Applying for leave to remain, visa extensions or going through any other immigration procedures can be stressful and leave applicants with serious anxiety and confusion. This is made twice as hard when the case becomes mixed up in various court jurisdictions and responsibility ends up being juggled around, leaving the person at the centre of it feeling lost.

 

In this article we will look into the issues that can arise when there are many factors that make up a person’s application to stay in the UK, such as point-based application, human rights violation, and how the Home Office can occasionally make matters worse, which was demonstrated in a recent case.

 

MY (Pakistan) v Secretary of State for the Home Department

 

In this case, the appellant had come to the UK on a spousal visa and was living with his wife and her parents.
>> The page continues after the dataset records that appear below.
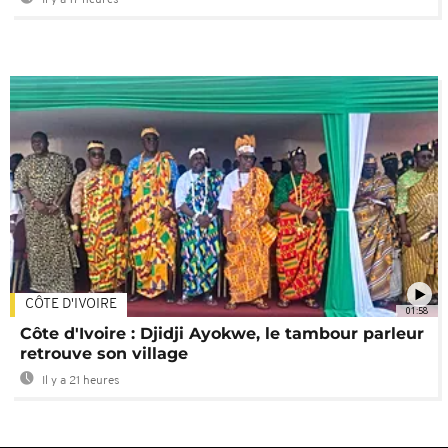
Il y a 17 heures
CÔTE D'IVOIRE
01:58
Côte d'Ivoire : Djidji Ayokwe, le tambour parleur
retrouve son village
Il y a 21 heures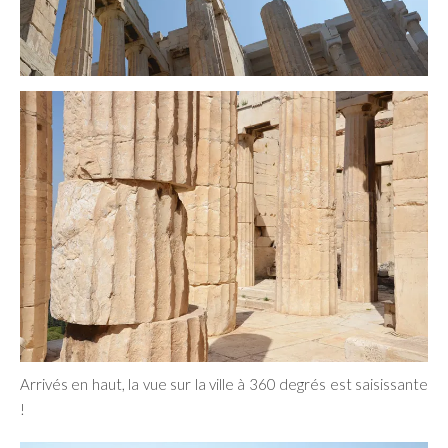
Arrivés en haut, la vue sur la ville à 360 degrés est saisissante
!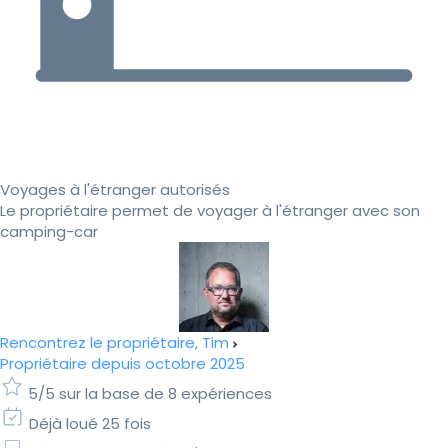
Voyages à l'étranger autorisés
Le propriétaire permet de voyager à l'étranger avec son
camping-car
Rencontrez le propriétaire, Tim
Propriétaire depuis octobre 2025
5/5 sur la base de 8 expériences
Déjà loué 25 fois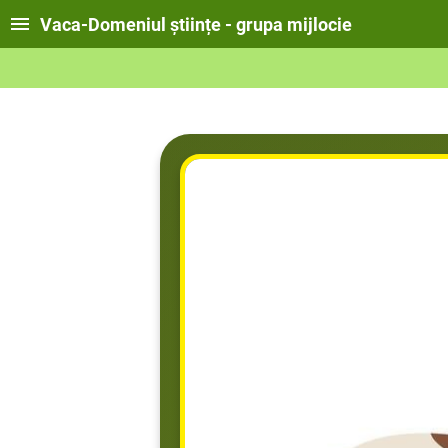
Vaca-Domeniul științe - grupa mijlocie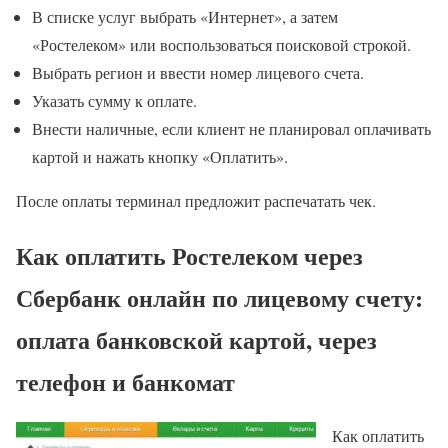
В списке услуг выбрать «Интернет», а затем
«Ростелеком» или воспользоваться поисковой строкой.
Выбрать регион и ввести номер лицевого счета.
Указать сумму к оплате.
Внести наличные, если клиент не планировал оплачивать
картой и нажать кнопку «Оплатить».
После оплаты терминал предложит распечатать чек.
Как оплатить Ростелеком через
Сбербанк онлайн по лицевому счету:
оплата банковской картой, через
телефон и банкомат
Как оплатить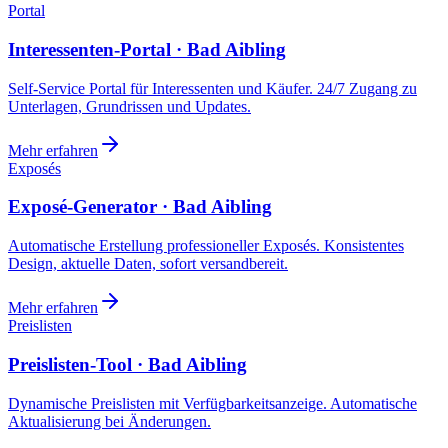
Portal
Interessenten-Portal · Bad Aibling
Self-Service Portal für Interessenten und Käufer. 24/7 Zugang zu
Unterlagen, Grundrissen und Updates.
Mehr erfahren
Exposés
Exposé-Generator · Bad Aibling
Automatische Erstellung professioneller Exposés. Konsistentes
Design, aktuelle Daten, sofort versandbereit.
Mehr erfahren
Preislisten
Preislisten-Tool · Bad Aibling
Dynamische Preislisten mit Verfügbarkeitsanzeige. Automatische
Aktualisierung bei Änderungen.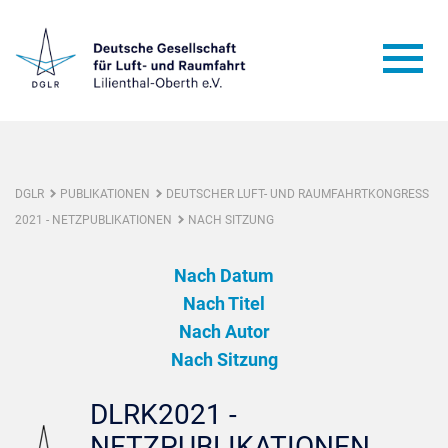
DGLR
PUBLIKATIONEN
DEUTSCHER LUFT- UND RAUMFAHRTKONGRESS
2021 - NETZPUBLIKATIONEN
NACH SITZUNG
Nach Datum
Nach Titel
Nach Autor
Nach Sitzung
DLRK2021 -
NETZPUBLIKATIONEN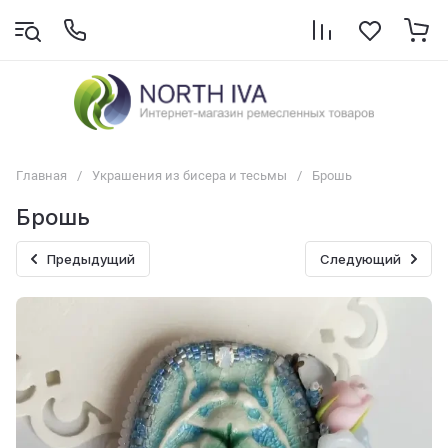
Главная
/
Украшения из бисера и тесьмы
/
Брошь
Брошь
Предыдущий
Следующий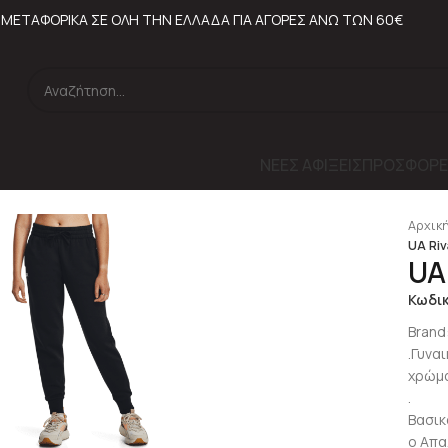
ΜΕΤΑΦΟΡΙΚΑ ΣΕ ΟΛΗ ΤΗΝ ΕΛΛΑΔΑ ΓΙΑ ΑΓΟΡΕΣ ΑΝΩ ΤΩΝ 60€
ΝΕΕΣ ΑΦΙΞΕΙΣ
ΠΡΟΣΦΟΡΕ
Αρχική
UA Riv
UA
Κωδι
Brand
.Γυνα
χρώμα
.
lick to enlarge
Βασικ
o Απα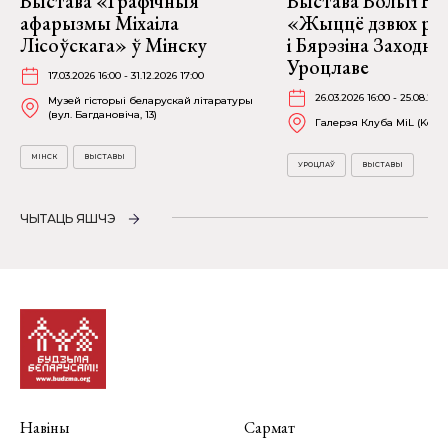
Выстава «Графічныя
Выстава Вольгі На
афарызмы Міхаіла
«Жыццё дзвюх рэк
Лісоўскага» ў Мінску
і Бярэзіна Заходня
Уроцлаве
17.03.2026 16:00 - 31.12.2026 17:00
26.03.2026 16:00 - 25.08.202
Музей гісторыі беларускай літаратуры
(вул. Багдановіча, 13)
Галерэя Клуба MiL (Kościu
МІНСК
ВЫСТАВЫ
УРОЦЛАЎ
ВЫСТАВЫ
ЧЫТАЦЬ ЯШЧЭ
Навіны
Сармат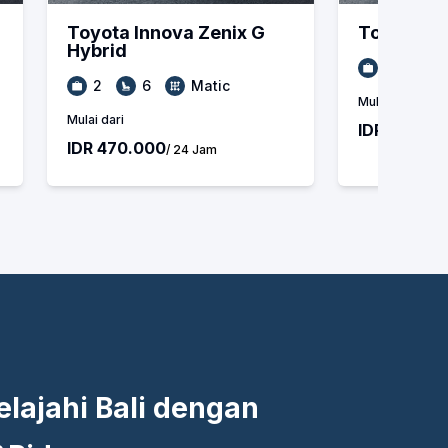
Toyota
Innova Zenix G
Toyota
In
Hybrid
2
6
2
6
Matic
Mulai dari
Mulai dari
IDR 470.00
IDR 470.000
/ 24 Jam
lajahi Bali dengan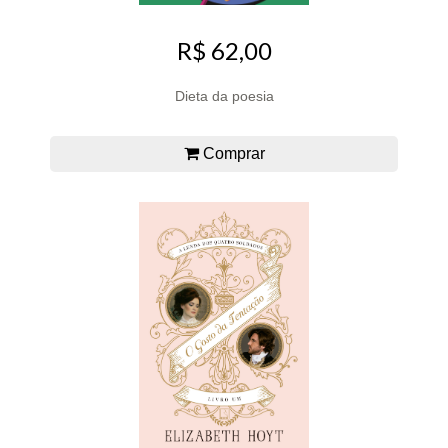
R$ 62,00
Dieta da poesia
Comprar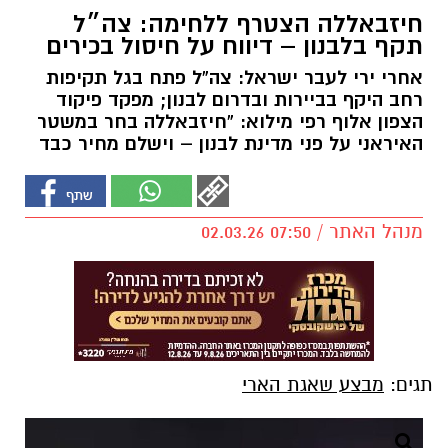
חיזבאללה הצטרף ללחימה: צה״ל
תקף בלבנון – דיווח על חיסול בכירים
אחרי ירי לעבר ישראל: צה”ל פתח בגל תקיפות
רחב היקף בביירות ובדרום לבנון; מפקד פיקוד
הצפון אלוף רפי מילוא: “חיזבאללה בחר במשטר
האיראני על פני מדינת לבנון – וישלם מחיר כבד
מנהל האתר / 07:50 02.03.26
תגים:
מבצע שאגת הארי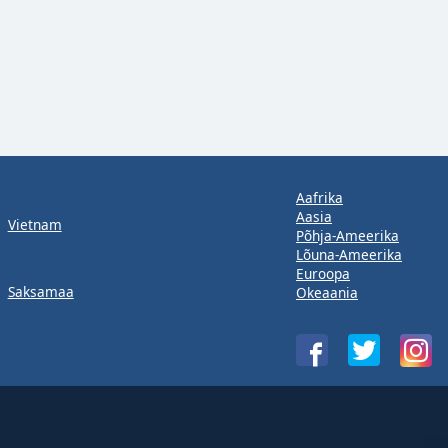
Aafrika
Aasia
Vietnam
Põhja-Ameerika
Lõuna-Ameerika
Euroopa
Saksamaa
Okeaania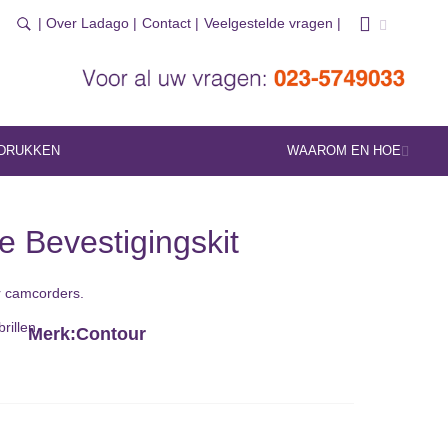
| Over Ladago |
Contact |
Veelgestelde vragen |
DRUKKEN
WAAROM EN HOE
 Bevestigingskit
r camcorders.
rillen.
Merk:
Contour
However, the marriage ended due to claims of domestic abuse by the appellant at the hands of his former wife’s family.

 

As his marriage was no longer a base for him to remain in the UK, the Appellant applied for leave to remain under section DVILR of Appendix FM of the Immigration Rules as a victim of domestic violence. Within this application was a contention that, should his application be refused and he ended up being removed, this would constitute a breach of his human rights.

 

In the end, the Home Office refused the Appellant’s application as a victim of domestic violence. In the decision, the officer dealing with the case refused to consider the Appellant’s claim for human rights breach and insisted that a new application be submitted.

 

In response to this, the appellant went to the First Tier Immigration Tribunal to appeal against the Home Office’s refusal. One of his argument was that it would be in breach of his human rights, if he was removed from the UK forcibly. The Appellant was yet again met with disappointment as the FTT ruled that they had no jurisdiction to take on his appeal on the human rights issue because the Secretary of State had not made a decision (and refused), his human rights claim.

 

Eventually, the appellant’s appeal proceeded to the Court of Appeal, which re-affirmed the principle that an appeal Court could only adjudicate on a decision. Where there was no decision, the Court would have no jurisdiction. The Court of Appeal concluded that the Appellant should have started his challenge of the Home Office’s decision by way of judicial review, rather than an appeal.

 

 

Our comments

 

It has always been Home Office’s policy that applicants should state all the reasons why they want to stay in the UK or want to extend their visa when making their application, and not to hold off any reasons and then follow them up with further applications down the road when their initial applications are refused. For example, if a person wants to apply for a skilled worker visa, they should also mention their human rights claims if they believe there is a relevant component within them that the Home Office should take into account.

 

Where the applicant fails to mention a connected human rights issue, the Home Office has a duty to consider it in addition to the main application, especially if the Home Office intends to refuse the main application and request the applicant to leave the UK. In this way, the Home Office can deal with all the issues in one go, as a single package. It saves them time and resources, therefore saving the taxpayer’s money. It can also speed up the process of removal if the Home Office decides to go through with it. Otherwise, it will be very difficult for the Home Office to remove anyone, as that person can raise one issue after the other. This is not an efficient way for the judicial system to operate.

 

One scenario could be that after an application is refused, the applicant raises another issue by submitting a new application, which the Home Office must consider. The whole process can become an endless loop.

 

In the case of MY (Pakistan) v Secretary of State, for some reason that remains unclear, the Home Office officer insisted that the applicant should submit a further application form regarding his human rights issue, which clearly goes against their own policy. However, as the officer did not make any decision on the human right issue, the first-tier tribunal has no jurisdiction. No decision was made, so no appeal can be based on.

 

This case is a good example of how the immigration systems in place can become a dangerous minefield, or confusing maze, which must be navigated with caution.